(Document passage begins)

If a county has provided for reproducing records, any custodian of public records of the county may cause to be reproduced any of the records under, or coming under, his custody.

(b) If a county has provided for reproducing some or all county records, the custodian of any instrument, document, paper, or other record may permit it to be removed from its regular repository for up to 24 hours in order to be reproduced. An instrument, document, paper or other record may be removed from the county in order to be reproduced. The board of commissioners may permit an instrument, document, paper, or other record to be removed for longer than 24 hours if a longer period is necessary to complete the process of reproduction.

(c) The original of any instrument, document, or other paper received by the register of deeds and reproduced pursuant to this Article shall be filed, maintained, and disposed of in accordance with G.S. 161‑17 and G.S. 121‑5. The original of any other county record that is reproduced pursuant to this Article may be kept by the county or disposed of pursuant to G.S. 121‑5.

(d) If an instrument, document, or other paper received by the register of deeds is reproduced pursuant to this Article, the recording of the reproduction is a sufficient recording for all purposes.

(e) A reproduction, made pursuant to this Article, of an instrument, document, paper, or other record is as admissible in evidence in any judicial or administrative proceeding as the original itself, whether the original is extant or not. An enlargement or other facsimile of the reproduction is also admissible in evidence if the original reproduction is extant and available for inspection under the direction of the court or administrative agency.

(f) The provisions of this section shall apply to records stored on any form of permanent, computer‑readable media, such as a CD‑ROM, if the medium is not subject to erasure or alteration. Nonerasable, computer‑readable storage media may be used for preservation duplicates, as defined in G.S. 132‑8.2, or for the preservation of permanently valuable records as provided in G.S. 121‑5(d). (1945, c. 286, ss. 1‑7; c. 944; 1951, c. 19, ss. 1‑6; 1953, c. 675, ss. 23, 24; 1957, c. 330, s. 3; 1973, c. 822, s. 1; 1999‑131, s. 4; 1999‑456, s. 47(d); 2011‑326, s. 13(d).)

 

§ 153A‑436.1.  SBI and State Crime Laboratory access to view and analyze recordings.

(Document passage ends)

## [Exercise requirements]
a. In the county records passage, for how long may a custodian let a record be removed from its regular repository so it can be reproduced?
b. Transcribe the section of the county records passage that opens with the words containing "(c) The original" and closes with "to G.S. 121‑5.".

(Dataset excerpt begins)

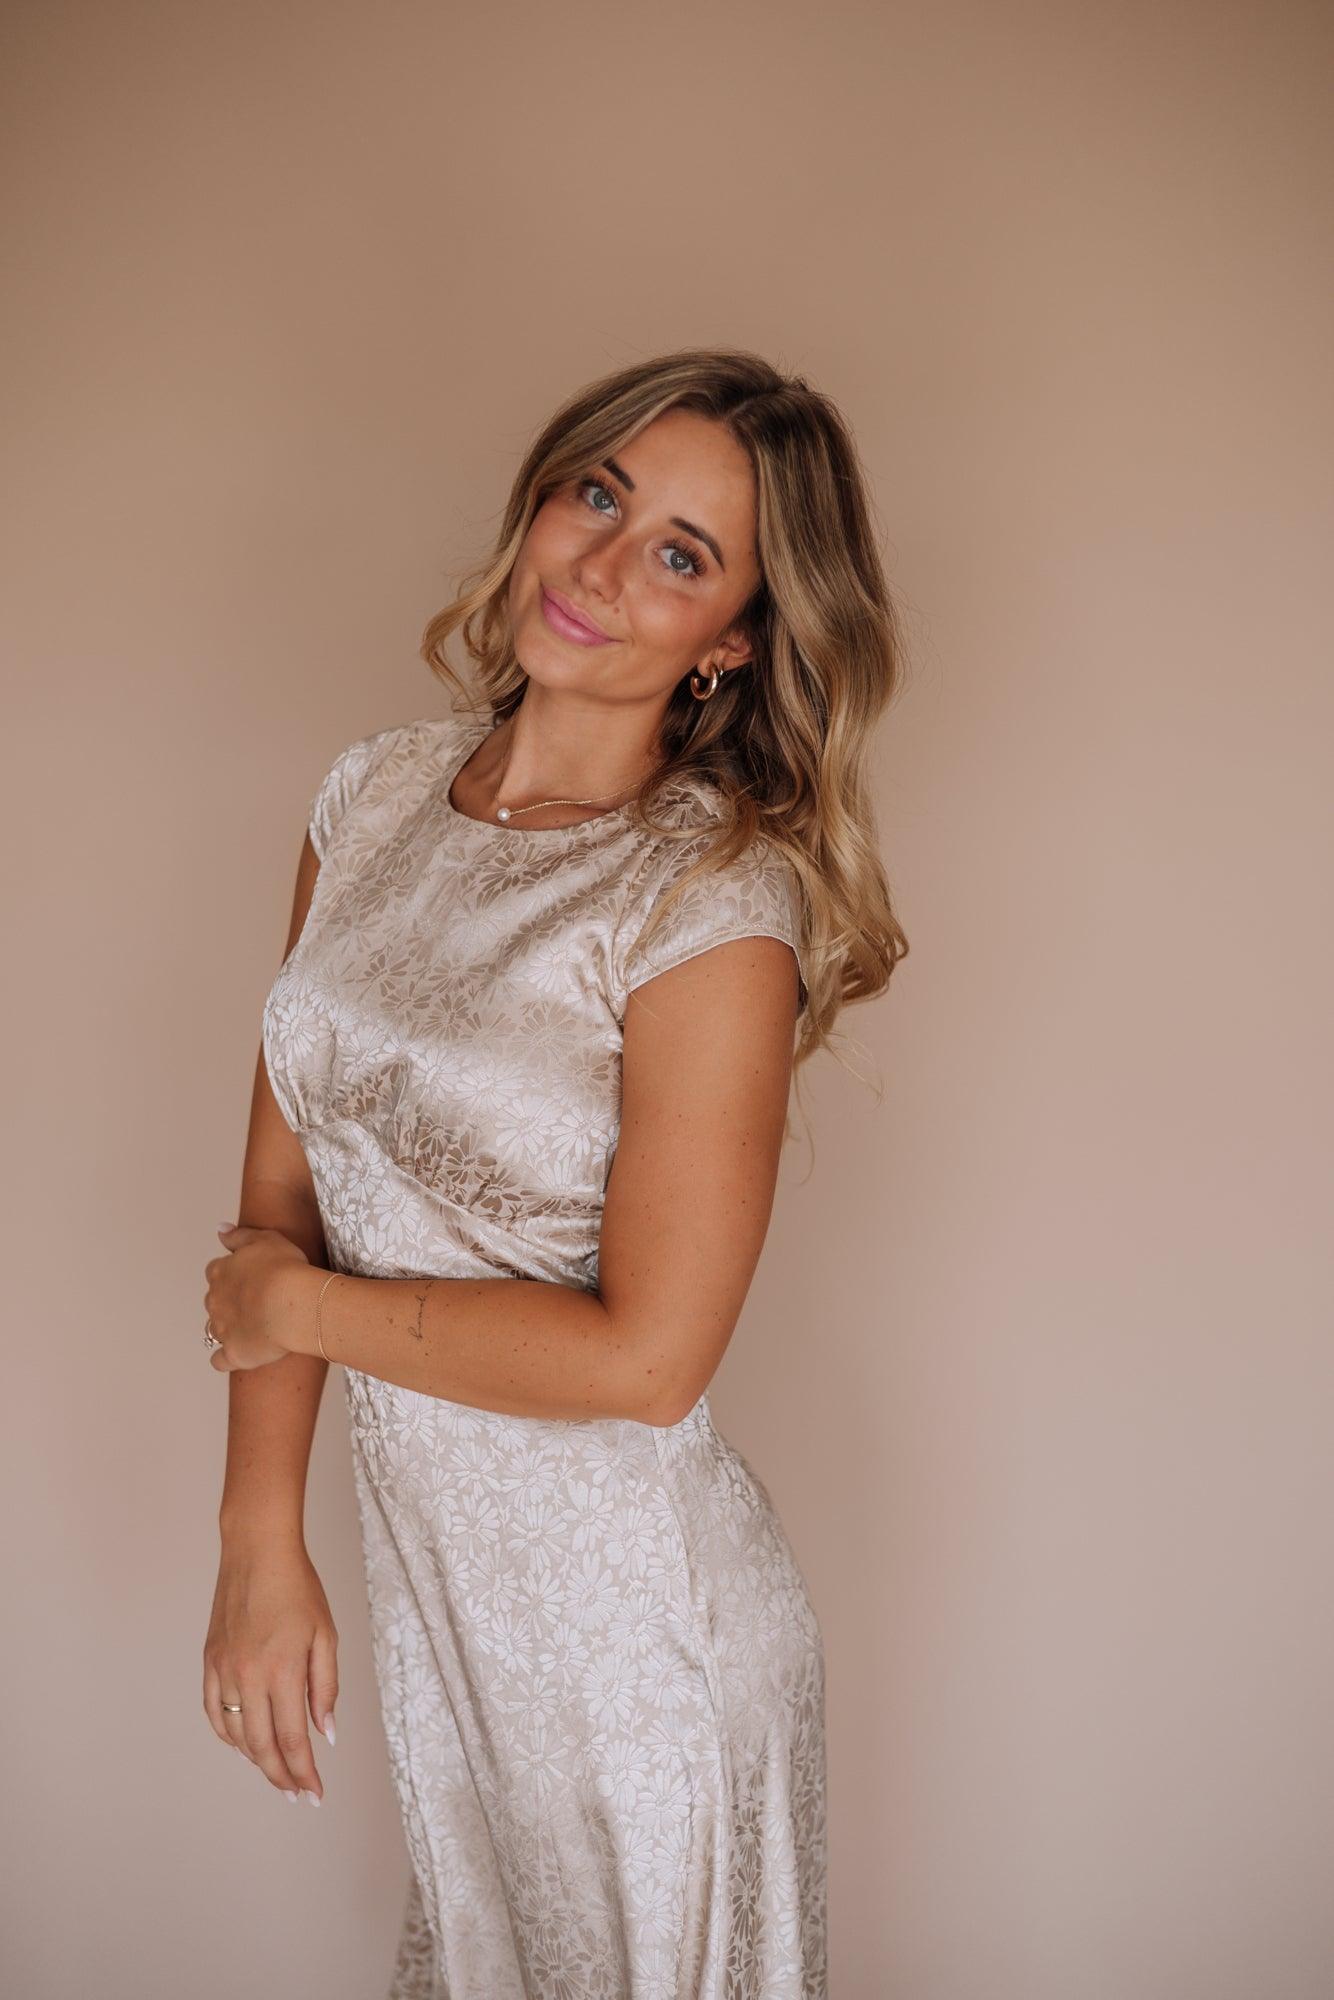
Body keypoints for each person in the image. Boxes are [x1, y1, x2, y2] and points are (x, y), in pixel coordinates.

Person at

(Dataset excerpt ends)

## [Solved tasks]
a. Up to 24 hours.

b.
(c) The original of any instrument, document, or other paper received by the register of deeds and reproduced pursuant to this Article shall be filed, maintained, and disposed of in accordance with G.S. 161‑17 and G.S. 121‑5. The original of any other county record that is reproduced pursuant to this Article may be kept by the county or disposed of pursuant to G.S. 121‑5.